I find it ironic that she is now worried about spoiling my sister’s evening. She clearly has no idea that I’d spent the last hour looking after her and had barely said more than a sentence to the ‘hen’ that she is now so ardently protecting. Her puny attempts at selflessness make me turn my head away to the dance floor. I want to hurl her underfed body into the dancing sea of idiots below.
Anyway, I know what would happen if I let her go without me. I’d go back to the group, have a few drinks, and maybe even relax. I’d have a good time for a while, better than now without a doubt. The time would come for departure and we’d pick up our assorted collection of belongings, slip back on shoes we’d thrown off in a rebellious manner when the pain was too much and jostle our way out through the crowds, chatting in lines of twos and threes.

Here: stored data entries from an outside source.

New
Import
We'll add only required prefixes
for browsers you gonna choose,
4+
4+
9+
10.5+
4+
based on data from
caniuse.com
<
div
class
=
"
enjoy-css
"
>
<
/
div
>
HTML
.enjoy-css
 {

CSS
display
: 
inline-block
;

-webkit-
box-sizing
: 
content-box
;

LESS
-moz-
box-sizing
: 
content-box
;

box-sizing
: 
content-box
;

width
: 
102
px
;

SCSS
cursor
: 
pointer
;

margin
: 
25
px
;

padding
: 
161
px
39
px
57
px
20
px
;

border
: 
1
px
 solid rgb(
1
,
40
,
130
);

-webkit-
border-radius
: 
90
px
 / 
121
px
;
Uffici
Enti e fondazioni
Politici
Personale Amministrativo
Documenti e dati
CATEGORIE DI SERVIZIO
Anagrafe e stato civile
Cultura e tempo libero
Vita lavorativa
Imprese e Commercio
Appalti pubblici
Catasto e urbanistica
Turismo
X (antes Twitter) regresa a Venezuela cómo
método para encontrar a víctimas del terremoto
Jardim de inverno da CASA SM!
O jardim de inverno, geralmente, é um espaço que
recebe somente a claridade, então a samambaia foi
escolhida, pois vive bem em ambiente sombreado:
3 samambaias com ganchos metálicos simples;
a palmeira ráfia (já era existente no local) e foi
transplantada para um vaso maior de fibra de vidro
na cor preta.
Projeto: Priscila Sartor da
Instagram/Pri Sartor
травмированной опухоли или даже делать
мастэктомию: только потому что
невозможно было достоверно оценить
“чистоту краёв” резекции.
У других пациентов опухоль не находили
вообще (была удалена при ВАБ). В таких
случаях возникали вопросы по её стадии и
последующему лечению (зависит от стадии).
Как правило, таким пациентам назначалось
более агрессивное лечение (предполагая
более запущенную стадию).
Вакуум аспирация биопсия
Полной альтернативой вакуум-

And then we’d leave, my sister, mother and I, in our haggled taxi headed for Deansgate and the apartment block behind it. We’d stumble out, giggling. Mother would be leaning onto my arm to exit the cab. I’d pay the fare, laughing at the argument she and I would have about splitting the money. We’d ask my sister if she had a good night and she’d smile her dimpled smile and hug us. At the bottom of the apartment block in front of the grand glass windows, I’d press the cold, round buzzer to flat 57, enjoying the cooling, solid sensation and we’d wait. 30 seconds would pass and I’d press it again. Another minute. This time my sister would press, holding it so the nasal sounding buzz would satisfy us that it worked.
Only the shuffling of our sore feet switching weight and our increasingly worried sighs would be heard.
My mum would begin to panic. ‘Why isn’t she answering she’d say,’ urgently. ‘Phone her, ring her,’ she'd bleat and we’d reach for our phones, my sister and I. I’d stop when she’d say ‘it’s ringing’ and we’d wait, the expectation in the air making it difficult to breathe. Her anxious eyes would tell us all we’d need to know and we would all turn to the buzzer again in its pristine, solid silver glory, unyieldingly keeping us from our sanctuary for the night. We’d repeat the pattern of buzzing, phoning, leaving exasperated messages for twenty minutes or so when, finally, we’d reluctantly admit the futility and we'd make our way back towards the centre in search of a hotel bed.
I turn my face back to where her panda eyes had blinked slovenly. She’s vanished, her space filled with a snake of people. I dart my vision left and right, spinning on my heels. She’s nowhere.
Pushing on arms and shoulders, twisting my waist to slide through gaps, I surge towards the exit and am smacked by the cold February air. Panting, I search out her blonde hair, black dress, heavy eyes and Christian Dior shoes but am assaulted by streams of mocking look-alikes. The air is filled with the throb of muffled music and laughter. Taxis drive by ignoring the waving hands of groups of men but pulling up quickly for smiling, pretty girls. I stand for five minutes, staring out at the crisp city, longing to be warm, wrapped up in bed with his arms tight around me.
I snap back to the reality of her escape: the inception of my earlier vision. With onerous steps, I head back into the fetid smelling mouth of tawdriness.